Local Likelihood
Abstract
Methods for probability density estimation are traditionally classified as either parametric or non-parametric. Fitting a parametric model to observations is generally a good idea when we have sufficient information on the origin of our data; if not, we must turn to non-parametric methods, usually at the cost of poorer performance. This thesis discusses local maximum likelihood estimation of probability density functions, which can be regarded as a compromise between the two mindsets. The idea is to fit a parametric model locally, that is, to let the parameters and their estimates depend on the location. If the chosen model is close to the true, unknown density, we keep much of the appealing properties of a full parametric approach. On the other hand, local likelihood density estimates have performance comparable to well known non-parametric methods, even though the locally fitted parametric model differs from the true density in a global sense.

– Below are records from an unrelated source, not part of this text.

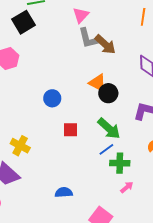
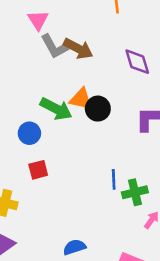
green arrow: (109, 129) -> (56, 109), moved
red square: (71, 130) -> (38, 170), moved
blue line: (106, 149) -> (114, 179), turned -42

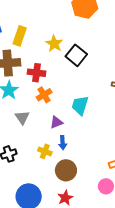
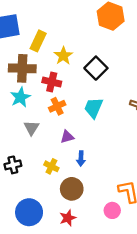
yellow star: (54, 44) -> (63, 56), moved
cyan trapezoid: (80, 105) -> (94, 108), moved
blue arrow: (63, 143) -> (81, 159), moved

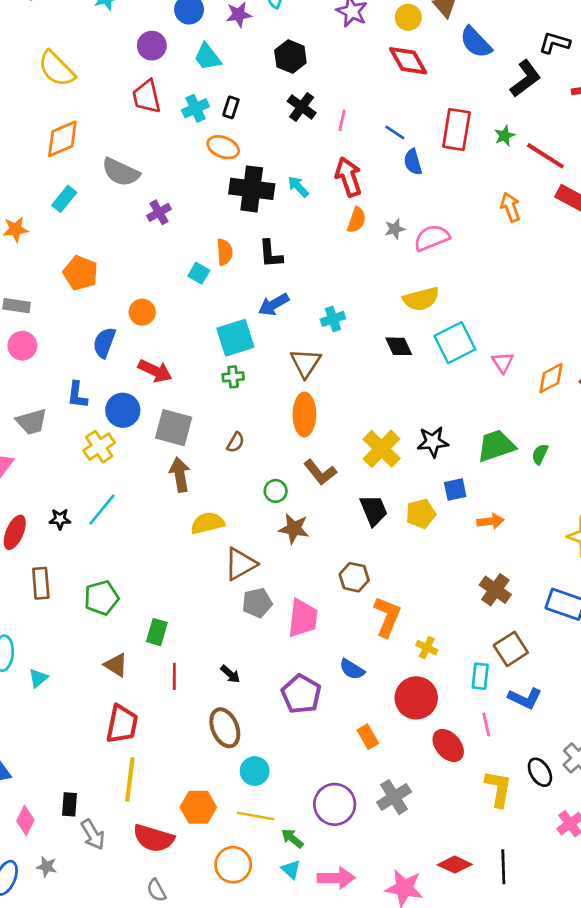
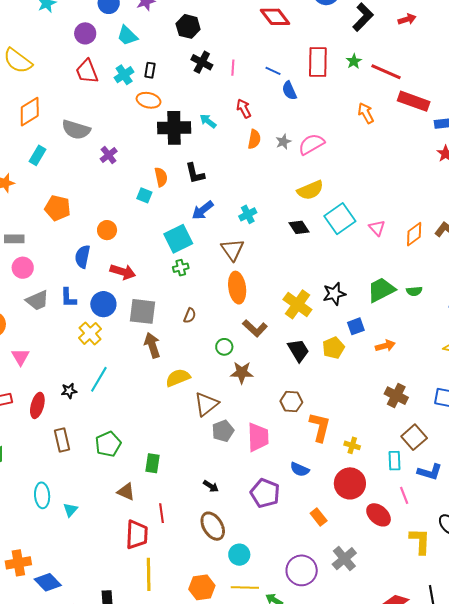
red arrow: (348, 177) -> (244, 108), size x0.7
gray trapezoid: (32, 422) -> (37, 300), moved
green semicircle: (540, 454) -> (414, 291), turned -112
red line: (174, 676) -> (161, 513), moved

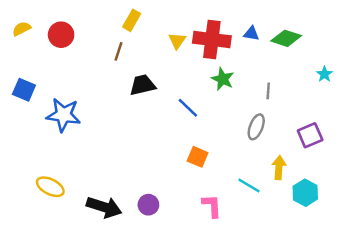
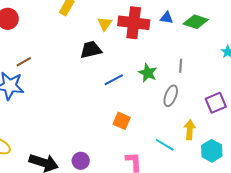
brown line: (119, 51) -> (24, 62), moved, turned 42
green star: (223, 79) -> (148, 73), moved
black trapezoid: (142, 85) -> (91, 50), moved
blue line: (188, 108) -> (114, 80), turned -72

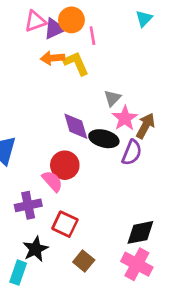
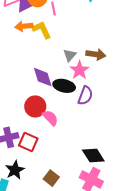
brown arrow: (145, 126) -> (96, 54), moved, turned 72
pink semicircle: (52, 181) -> (50, 118), moved
red square: (65, 224) -> (28, 142), moved
black diamond: (140, 232) -> (93, 156), turned 70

Although traditional methods withstand the test of time as excellent options in many situations, the local maximum likelihood estimator opens up a range of applications. Hjort and Jones [1996], who will serve as the main reference for this thesis, call it semi-parametric density estimation, as it is particularly useful when we have partial knowledge on the shape of the unknown density, but not enough to trust the ordinary, global maximum likelihood estimates. Further, many have built on the idea of locally parametric estimation to applications beyond just density estimation, some of whom have been mentioned and included as references throughout the thesis. One-dimensional density estimation will, however, be the primary focus here, with particular emphasis on large sample theory. The main results concern asymptotic bias, which is shown to have a larger order than the bias of traditional kernel estimation as the sample size increases to infinity, and the bandwidth decreases towards zero. Nonetheless, in practical situations with reasonable sample sizes, the local likelihood estimator is shown to perform very well, with an appealing robustness against under- and oversmoothing. Indeed, no experiment performed show signs of deterioration of local likelihood estimates compared to kernel estimation as the sample size grows.